» Document excerpt
= = =

4D – The Mass of Nows

Chapter Four – Einstein’s Beginner’s Mind

Chapter Four

Einstein’s Beginner’s Mind

Shunrio Suzuki, the great Zen master who first introduced Zen to the West is quoted as saying, “Achieving enlightenment is not difficult.  What is difficult is maintaining a beginner’s mind.”

Most Westerners, when they hear this for the first time have no idea what he means.  It sounds ridiculous.  Our society values and admires our “experts.”  The whole point in being a “beginner” is to later become an expert, right?  Why hold on to the ignorance of the beginners mind?

But Suzuki is not talking about our knowledge when he says “beginner’s mind.” He’s talking about the way we relate to that knowledge.  Do we use the information, or does the information narrow our scope of inquiry?

The simple way Suzuki put it was, “In the beginners mind there are many possibilities.  In the expert’s, there are few.”

Gary Zukov in The Dancing Wu-Li Masters uses Einstein as a classic example of the beginner’s mind.  A beginner sees things the way they are, not the way they must be.  As mentioned in the previous chapter, scientists at the turn of the century knew that the luminiferous aether must be.  They knew light was a wave and that waves needed to travel in something.  Thus, there MUST be aether for it to travel in.

Albert Einstein saw what was.  The speed of light was proven to be constant regardless of the motion of the viewer.  All Einstein did was raise this fact’s status from paradox to postulate and voilla,the Special Theory of Relativity was born.

Einstein’s two postulates that changed our understanding of the universe forever:

1. First postulate (principle of relativity)

 The laws by which the states of physical systems undergo change are not affected, whether these changes of state be referred to the one or the other of two systems of coordinates in uniform translatory motion.

= = =

» Task statement
Carry on the chapter on Einstein's beginner's mind above, starting directly after its final sentence.

= = =

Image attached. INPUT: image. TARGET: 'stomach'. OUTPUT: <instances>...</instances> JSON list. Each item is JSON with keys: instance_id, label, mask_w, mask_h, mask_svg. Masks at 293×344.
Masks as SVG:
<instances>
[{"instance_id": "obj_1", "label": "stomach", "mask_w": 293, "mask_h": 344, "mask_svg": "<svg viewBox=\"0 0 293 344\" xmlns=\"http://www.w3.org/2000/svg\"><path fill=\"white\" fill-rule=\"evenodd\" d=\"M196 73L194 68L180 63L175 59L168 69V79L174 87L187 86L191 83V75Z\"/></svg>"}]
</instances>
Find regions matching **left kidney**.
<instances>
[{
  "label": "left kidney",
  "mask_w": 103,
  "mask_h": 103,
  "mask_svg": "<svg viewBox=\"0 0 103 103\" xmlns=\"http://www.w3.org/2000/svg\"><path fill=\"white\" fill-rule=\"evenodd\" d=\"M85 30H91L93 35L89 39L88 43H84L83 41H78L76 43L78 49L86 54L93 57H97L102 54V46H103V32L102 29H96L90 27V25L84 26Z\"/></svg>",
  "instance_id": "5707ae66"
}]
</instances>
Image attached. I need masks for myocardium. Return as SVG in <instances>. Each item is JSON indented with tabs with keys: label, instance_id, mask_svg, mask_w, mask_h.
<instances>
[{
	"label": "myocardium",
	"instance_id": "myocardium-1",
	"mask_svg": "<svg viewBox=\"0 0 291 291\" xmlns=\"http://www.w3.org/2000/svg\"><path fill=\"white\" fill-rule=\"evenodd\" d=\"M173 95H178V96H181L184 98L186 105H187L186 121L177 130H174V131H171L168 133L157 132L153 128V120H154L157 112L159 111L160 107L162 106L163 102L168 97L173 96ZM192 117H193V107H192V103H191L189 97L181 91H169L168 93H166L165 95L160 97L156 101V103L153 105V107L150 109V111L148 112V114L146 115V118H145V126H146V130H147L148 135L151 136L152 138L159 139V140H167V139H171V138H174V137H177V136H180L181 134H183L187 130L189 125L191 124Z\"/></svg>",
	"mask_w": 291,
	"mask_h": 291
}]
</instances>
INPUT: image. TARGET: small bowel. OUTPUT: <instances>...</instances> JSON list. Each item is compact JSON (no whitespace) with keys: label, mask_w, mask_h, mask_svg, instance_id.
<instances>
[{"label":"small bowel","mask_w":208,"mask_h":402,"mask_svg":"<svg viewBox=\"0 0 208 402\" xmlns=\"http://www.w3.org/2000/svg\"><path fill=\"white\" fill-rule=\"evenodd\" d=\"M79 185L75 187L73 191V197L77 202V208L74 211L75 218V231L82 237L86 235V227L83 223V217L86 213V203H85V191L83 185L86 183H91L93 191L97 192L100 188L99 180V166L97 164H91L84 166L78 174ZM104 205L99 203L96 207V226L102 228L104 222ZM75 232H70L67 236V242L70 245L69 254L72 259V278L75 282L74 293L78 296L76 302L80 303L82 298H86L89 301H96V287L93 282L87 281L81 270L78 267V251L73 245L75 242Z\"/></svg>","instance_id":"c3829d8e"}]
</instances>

= = =

» Result of the exercise
2. Second postulate (invariance of c)

 As measured in any inertial frame of reference, light is always propagated in empty space with a definite velocity c that is independent of the state of motion of the emitting body.

The first postulate is a simple restatement of the Galilean principle of relativity covered in chapter two, with one small, but significant difference.  The Galilean principle referred only to mechanical laws while Einstein extended it to include Maxwell’s laws of electromagnetism.

Essentially, the first postulate implies the second.  If electromagnetic waves are unaffected by the motion of the emitting body, that means that they’ll always travel at the same speed.

At first glance these postulates don’t seem to add up to much.   OK, so light always travels at the same speed.  Cool… So what?

Here’s what:

  1. Space-time – Space and time are fundamentally interrelated rather than two distinctly different quantities. Time is essentially a fourth dimension complementing the three spatial dimensions.

  2. Relativity of simultaneity – Whether or not two events are simultaneous depends on the observer. One observer might see two events as occurring simultaneously, another as one of the events occurring first, and a third as the other event occurring first.

  3. Lorentz contraction – An object moving near the speed of light will appear shorter as seen by an outside observer at rest. The amount of contraction depends on its speed, and its length approaches zero as its speed approaches the speed of light. To an observer moving along with the object its length appears normal.

  4. Time dilation – As seen by an outside observer at rest, time will move more slowly for an object moving close to the speed of light. At the speed of light, time will stop as seen by an outside observer. To an observer moving along with the object all appears normal

  5. Mass increase – The mass of an object moving close to the speed of light will increase as seen by an outside observer. The mass will approach infinity as the speed approaches the speed of light. Again to an observer moving along with the object the mass remains the same.

  6. Speed of light limit – As an objects speed approaches the speed of light its mass approaches infinity. Therefore it would take an infinite external force to accelerate any object with mass to the speed of light. Therefore light, and anything else with no mass, can travel at the speed of light. But an object with mass cannot reach the speed of light. The best it can do is come arbitrarily close. Nothing can travel faster than the speed light travels in a vacuum. The speed of light in a vacuum is the ultimate speed limit in the universe.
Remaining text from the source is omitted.